# Caesar's Creek saugeye



## wright_714 (Feb 23, 2011)

The Dayton paper said the saugeye fishing was "outstanding." Can anybody confirm this? I am thinking about going over in the morning with some crawler harnesses and other unmentionables and trying my luck....


----------



## Weatherby (May 27, 2005)

Caught 4 today. 3 were 16"-17", 1 was a Fish Ohio right at 22".

Oh and we killed the crappie ended up with 38 keeper crappie 10"-13".


----------



## Saugeyefisher (Jul 19, 2010)

Weatherby,Nice! I have always wanted to haul the boat down that way and chase some eyes. With so much water i bet it can be a good challenge to figure out!
Bobby


----------



## wright_714 (Feb 23, 2011)

Went for 5 hours this morning and didn't hook a single eye. Caught a small bass and a punkinseed. What a disappointment. Used crawler harnesses, bass minnows etc and just cannot find them.


----------



## Weatherby (May 27, 2005)

Here are a few pics. Sorry for the quality, cell phone camera.
































wright_714 you have a pm.


----------



## muskieseeker (Oct 19, 2005)

didnt have to put my fat belly for everyone to see did you?


----------



## MuskieLuv (Oct 29, 2007)

muskieseeker said:


> didnt have to put my fat belly for everyone to see did you?


Got me a new screen saver!


----------



## warden (Jun 14, 2007)

Nice saugeye!! We are catching some but most are small. Crappie fishining very good,minnows and cranks. Temp 80, good visibilty.


----------



## muskieseeker (Oct 19, 2005)

Jarrod your not helping! We have had a pretty good couple of weekends. Last week the bass were on fire this week the crappie and saugeye were on fire.

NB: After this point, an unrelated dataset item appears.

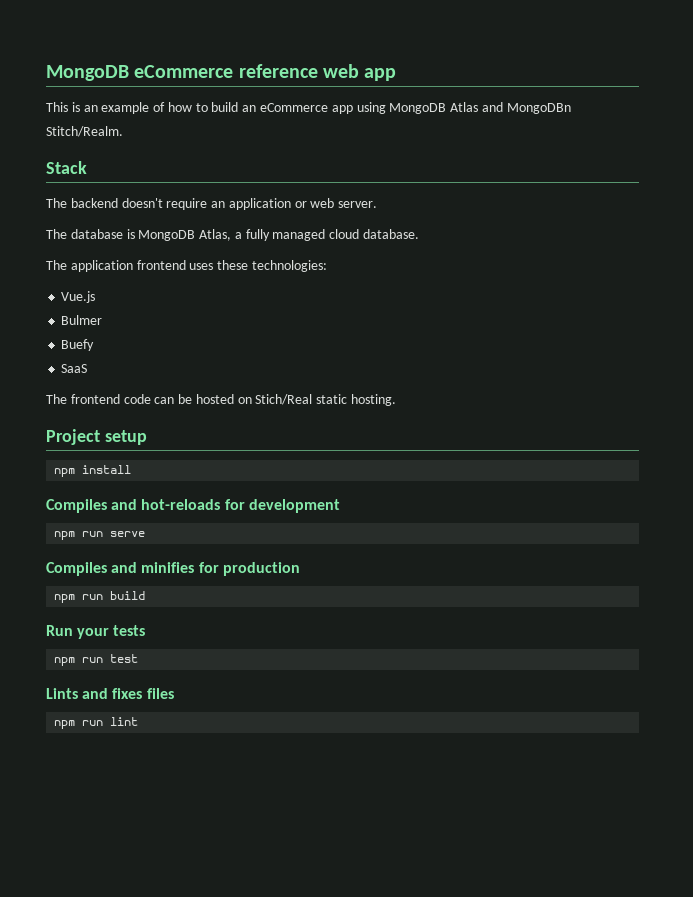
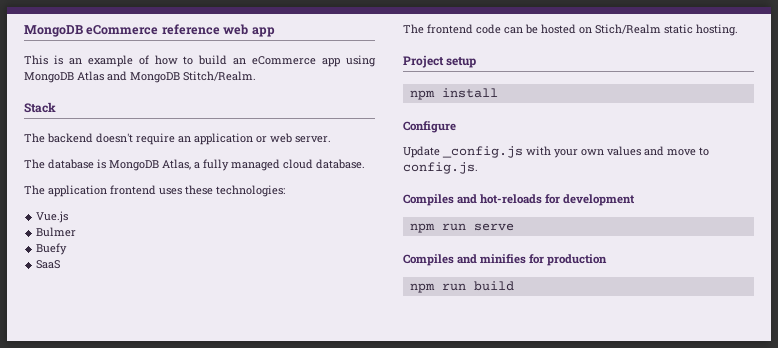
[506,103,571,114] MongoDBn -> [130,72,180,83] MongoDB
[255,394,313,405] Stich/Real -> [595,24,661,34] Stich/Realm
(132, 469) none -> [403,121,456,133] [403,146,709,158] [403,162,478,174] // Configure // Update _config.js with your own values and move to config.js.
[46,625,146,639] [54,654,139,666] [46,688,174,699] [54,717,139,729] // Run your tests // npm run test // Lints and fixes files // npm run lint -> (514, 286) none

Hopefully next weekend everything will be on fire!


----------



## Wally Diver (Aug 27, 2006)

I was there yesterday and today must have caught 20 saugeye with only one being legal it was 16 1/2 inches, I also caught crappie tons of them mostly 10 to 11 inches. I saw one jerk keeping the 10 to 12 inch saugeye hopfully the game warden will check his live well some day.


----------



## Weatherby (May 27, 2005)

> I saw one jerk keeping the 10 to 12 inch saugeye hopfully the game warden will check his live well some day.



I think I would have said something to him.




> didnt have to put my fat belly for everyone to see did you?



I thought maybe your ugly face would distract them. 




> Got me a new screen saver!


Why would you want to break your computer?


----------



## backlashed (Mar 19, 2011)

All that from a guy wearing a pink fuzzy top hat. 

We were at CC yesterday and the water is really clearing up. We got skunked but ran into some boys that said they'd caught about 15 bass.


----------